Like Meltdown, Spectre in essence exploits the speculative execution performed by modern CPUs but does so in a more generic way that exposes all principle chips and not just Intel’s. All modern processors use speculative execution, combined usually with branch prediction to optimize performance.

The aim is simply to minimize the latency associated with each operation by ensuring that relevant data is available in cache, as near as possible, so that the electrons of the associated signal have least far to travel. So if say the destination of a branch depends on a memory value that is in the process of being read, a CPU will guess that destination and thereby attempt to execute ahead of itself on the basis of probabilities. When the memory value finally arrives, the CPU will discard the value if the wrong guess turned out to have been made, or else continue with the speculative computation. This makes use of resources that would otherwise have been idle, so that providing the speculation is right just some of the time the average performance will still be improved.

But the speculative logic does not adhere to the same rules and can access the victim’s memory and registers, while performing operations with measurable side effects. Spectre attacks involve inducing a victim to speculatively perform operations that would not occur during normal program execution and which leak the victim’s confidential information via a side channel to the adversary.

Spectre then exploits branch prediction, which is one particular case of speculative execution. Unlike Meltdown, which relies on poor memory separation, it does not exploit any specific feature of a given processor’s memory protection system, which is why it is not confined to Intel chips.

The effect is to fool CPUs into making guesses about future instructions that would not otherwise be allowed and through that gain access to privileged information within the kernel address space, or data in other running processes.

So far two different techniques exploiting Spectre known as CVE-2017-5753 or “bounds check bypass,” and CVE-2017-5715 or “branch target injection” have been identified by Google’s Project Zero security team and require different fixes. The bounds bypass check attack requires analysis and recompilation of vulnerable code, while the branch target injection attack can be dealt with via a CPU microcode update, such as Intel’s IBRS microcode, or through a software patch to the operating system kernel.

Such countermeasures are just arriving, and the situation is still confusing. While consumers can do little more than await developments, cloud providers in particular cannot stand idly by because they are going to face calls from their customers when performance sags or service interruptions occur.

As Richard Morrell, CTO and security lead of cyber defense firm Falanx wrote in a technical note to customers, “Amazon, Rackspace, and Verizon along with Microsoft are rebooting swathes of their infrastructure during Friday – Sunday 5th – 8th January. If you are a cloud customer of any provider, please seek clarification from your provider.” He also advised DevOps/Agile leads to consult their vendor to determine if they expect impact at this time. It may be that vendor does not yet know.

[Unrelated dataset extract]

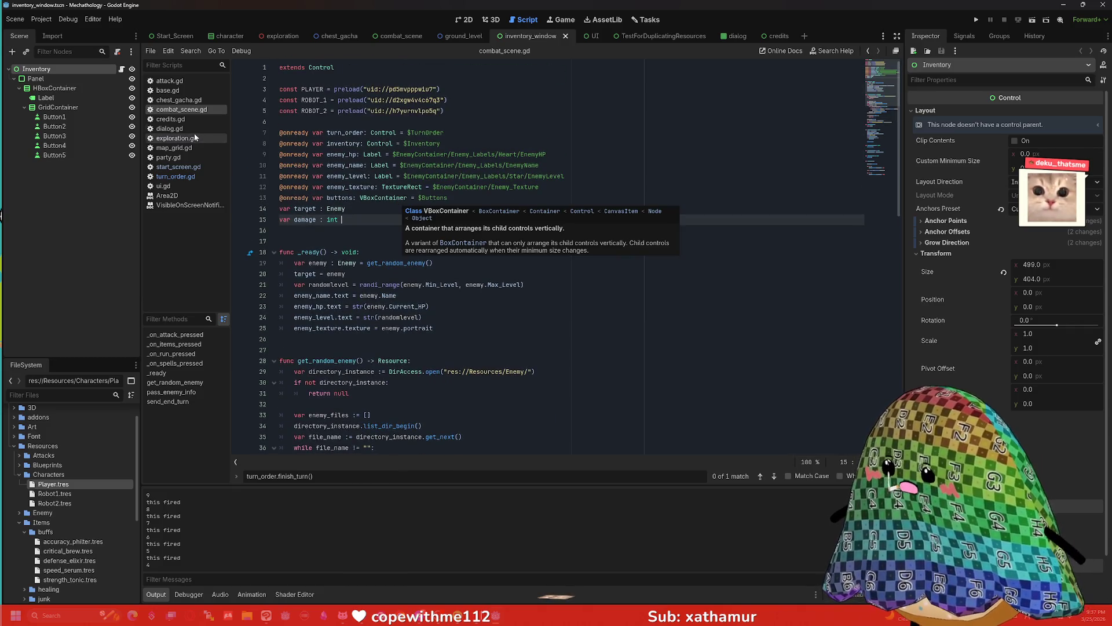
left_click(176, 176)
- Review the turn_order list assignment on line 25 by selecting and deselecting it
scroll(462, 186, "up", 10)
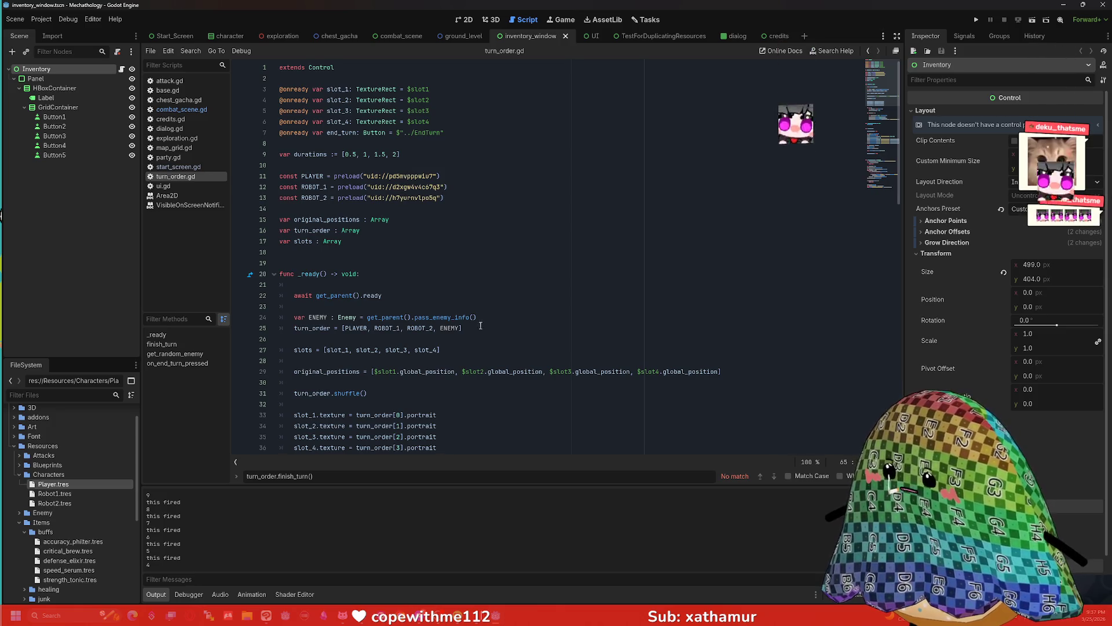
left_click_drag(462, 328, 364, 330)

But the underlying message is that all these patches are stop-gap measures, especially in the case of Spectre. As the Spectre paper made clear, sound long term solutions will entail fixes to processor designs as well as updates to instruction set architectures. This will be needed to give hardware architects and software developers a common understanding over what information CPU implementations are permitted to expose from computations and what they are not. Many would have assumed that understanding had long been there, especially in era of hardware roots of trust in generic CPUs, but that is the source of the problem.